= Extrait du texte =

Reportage de RUE 89 sur la production de la viande / et référence au livre de F. Nocilino : Bidoche, l'industrie de la viande menace le monde

18/02/2013 11:34

 

« On produit de la viande comme on fabrique des bagnoles »

Sophie Caillat | Journaliste Rue89

De la viande dans une boucherie (Олександр/Flickr/CC)

En 2009, dans son livre « Bidoche » (éditions Les liens qui libèrent), le journaliste Fabrice Nicolino s’était penché sur les ravages de l’industrialisation de la viande. Aujourd’hui qu’éclate le « Findusgate », ou le « horsegate », comme on préfère, son analyse radicale prend toute sa saveur.


« Bidoche » de Fabrice Nicolino

Le mal semble plus profond que cette histoire de fraude ne veut bien le faire penser : c’est tout notre rapport à la viande qui est à repenser. Pas seulement parce que l’excès de consommation de « produits carnés », comme on dit, nuit à l’environnement et à la santé, mais parce qu’on a perdu le contrôle du système.

= Objectif =
Répondez à ces questions d'après l'article sur l'industrie de la viande :
1. Quelle journaliste de Rue89 signe l'article ?
2. En quelle année Fabrice Nicolino a-t-il publié « Bidoche » ?
3. Sous quels deux noms l'article désigne-t-il l'affaire qui éclate ?

= Jeu de données =
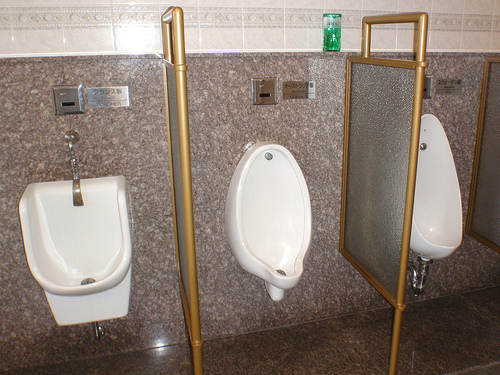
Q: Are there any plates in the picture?
A: Yes, there is a plate.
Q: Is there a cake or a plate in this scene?
A: Yes, there is a plate.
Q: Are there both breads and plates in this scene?
A: No, there is a plate but no breads.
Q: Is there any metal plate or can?
A: Yes, there is a metal plate.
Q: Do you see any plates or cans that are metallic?
A: Yes, the plate is metallic.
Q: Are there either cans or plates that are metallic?
A: Yes, the plate is metallic.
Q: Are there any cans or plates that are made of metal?
A: Yes, the plate is made of metal.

= Solution complète =
1. Sophie Caillat.
2. En 2009.
3. Le « Findusgate » et le « horsegate ».